Many are already calling our island paradise lost. But Thailand is seemingly always going through this process of being “discovered.” A tension exists between wanting to share its glorious beaches and incredible culture with the idea that it’s a secret that must be kept from the rest of the world. The same handwringing and consternation happened after the publication of Alex Garland’s novel, The Beach, in 1996, and the Leonardo DiCaprio movie that soon followed; as many as 8,000 tourists a day flocked to Maya Bay, in southern Thailand, damaging sensitive coral reefs, which led the government to close the area for restoration. When it reopened, several years ago, strict rules were put in place to limit the number of tourists.
Although I’m not on a deserted island – the setting where a character most often lands when they need to reckon with themselves – loneliness has still been a challenge. It’s been hard to connect with Thais across the barriers of language. But the kindnesses ingrained in the Buddhist culture have been a source of comfort.

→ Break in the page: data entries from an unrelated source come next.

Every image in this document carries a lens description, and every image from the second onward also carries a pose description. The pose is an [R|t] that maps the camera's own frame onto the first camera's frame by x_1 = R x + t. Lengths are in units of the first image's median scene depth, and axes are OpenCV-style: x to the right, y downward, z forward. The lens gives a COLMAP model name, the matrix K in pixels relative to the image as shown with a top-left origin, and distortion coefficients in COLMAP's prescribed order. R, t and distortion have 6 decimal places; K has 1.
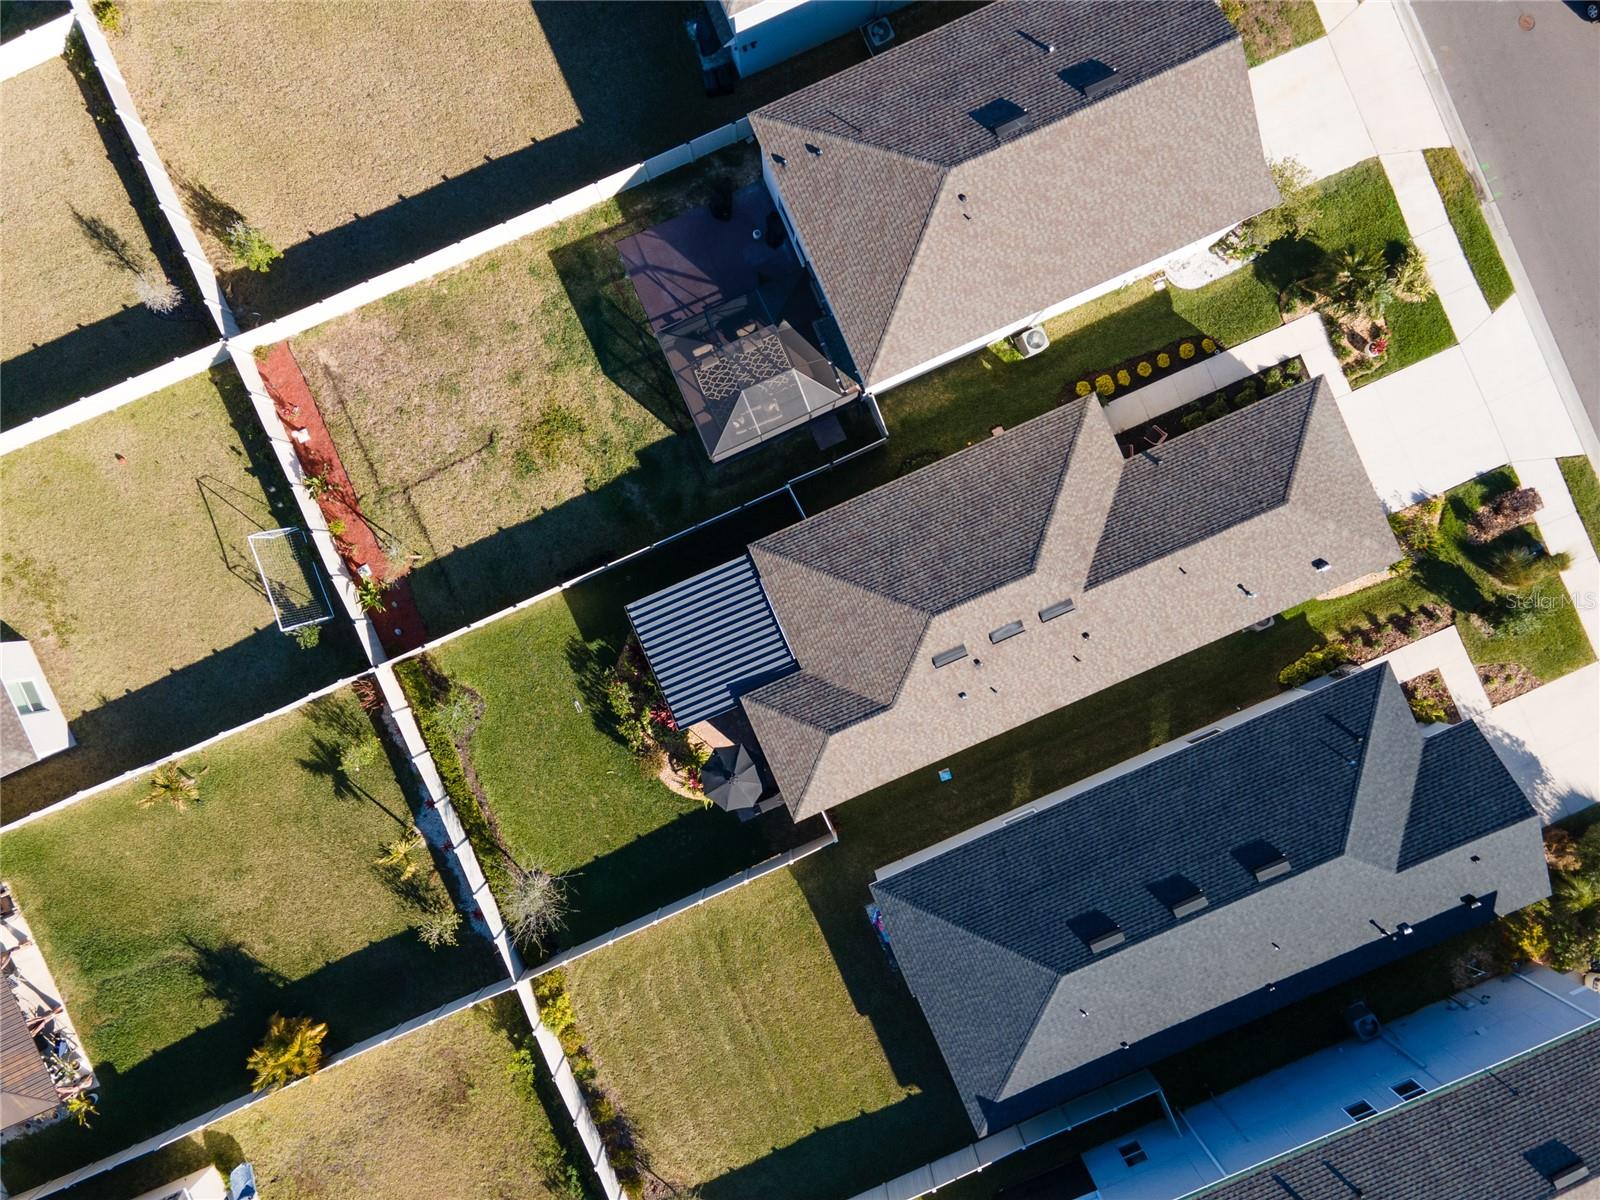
lens RADIAL K [[1203.1, 0, 799.9], [0, 1203.1, 593.9], [0, 0, 1]] dist [0.035894, 0.029981]
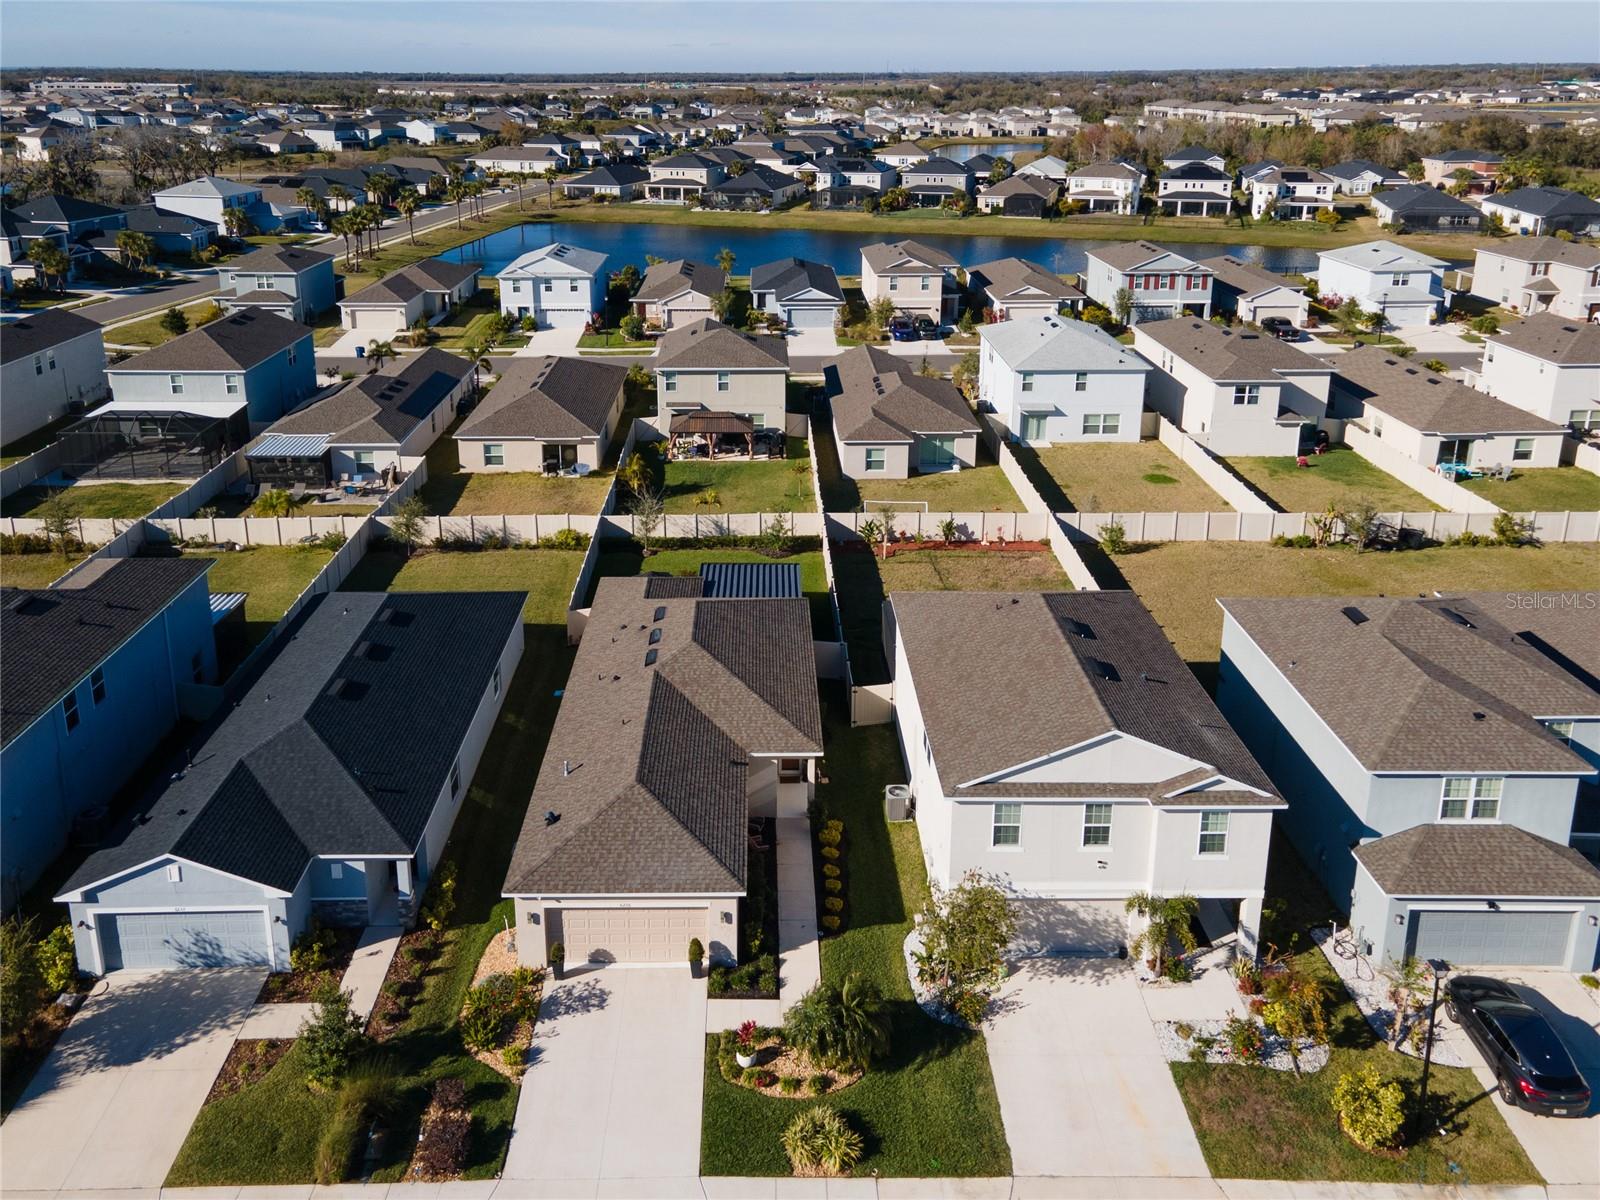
lens RADIAL K [[1242.5, 0, 764.7], [0, 1242.5, 436.5], [0, 0, 1]] dist [0.035710, 0.030465]
pose [[-0.398268, 0.249700, -0.882628, 1.035324], [-0.917182, -0.121702, 0.379429, -0.450053], [-0.012675, 0.960645, 0.277490, 0.438046]]
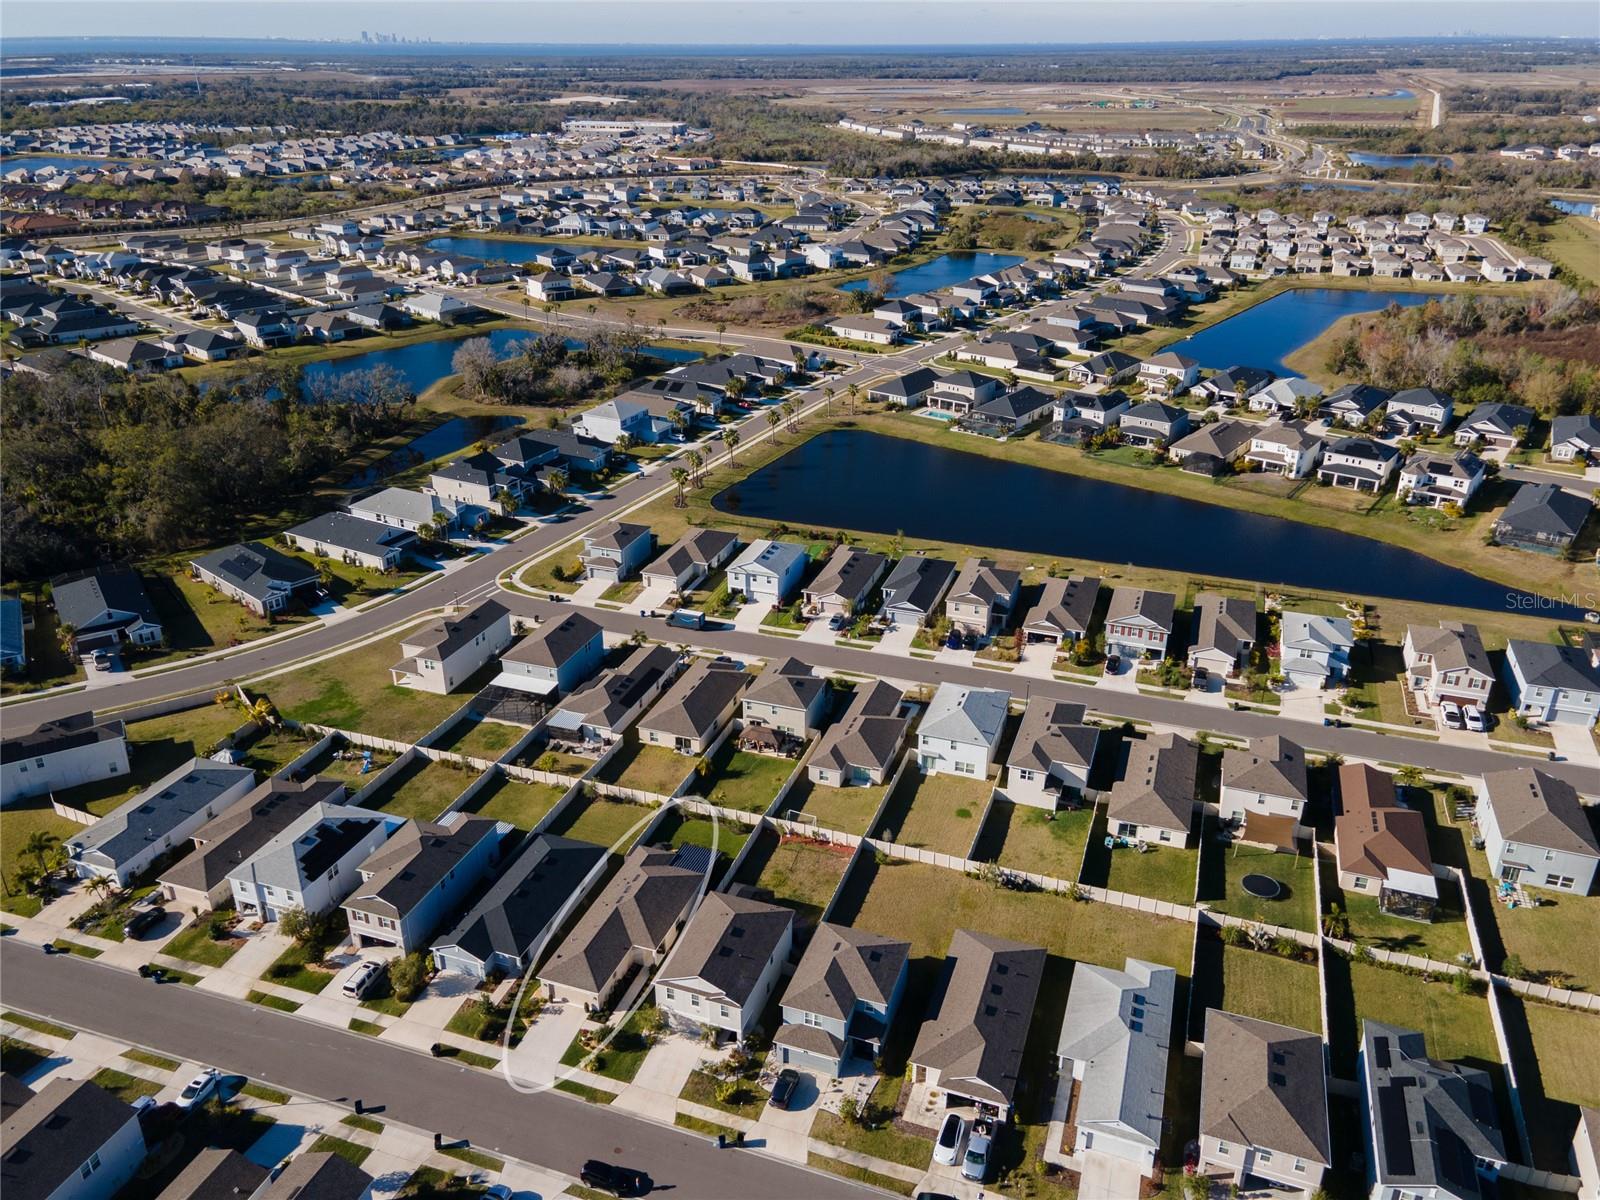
lens RADIAL K [[1203.1, 0, 800.8], [0, 1203.1, 616.6], [0, 0, 1]] dist [0.035894, 0.029981]
pose [[-0.684053, 0.304760, -0.662717, 1.608644], [-0.729194, -0.308952, 0.610594, -1.857978], [-0.018663, 0.900928, 0.433568, -0.963658]]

My boss brought me back a souvenir from her travels recently: a small cherrywood mirror, inlaid with shimmering white stones. Sometimes, memories from my old life flash through my mind like a stream, and I see my bookshelves, my kitchen table, my teacups. Of course, I know it’s not really about the things. It’s that they held memories of the people I miss back in my old frozen city, the few precious treasures I had. Sometimes I feel a bit like Alice in Wonderland, like I fell through a hole and landed here on the other side of the world so I could grow up.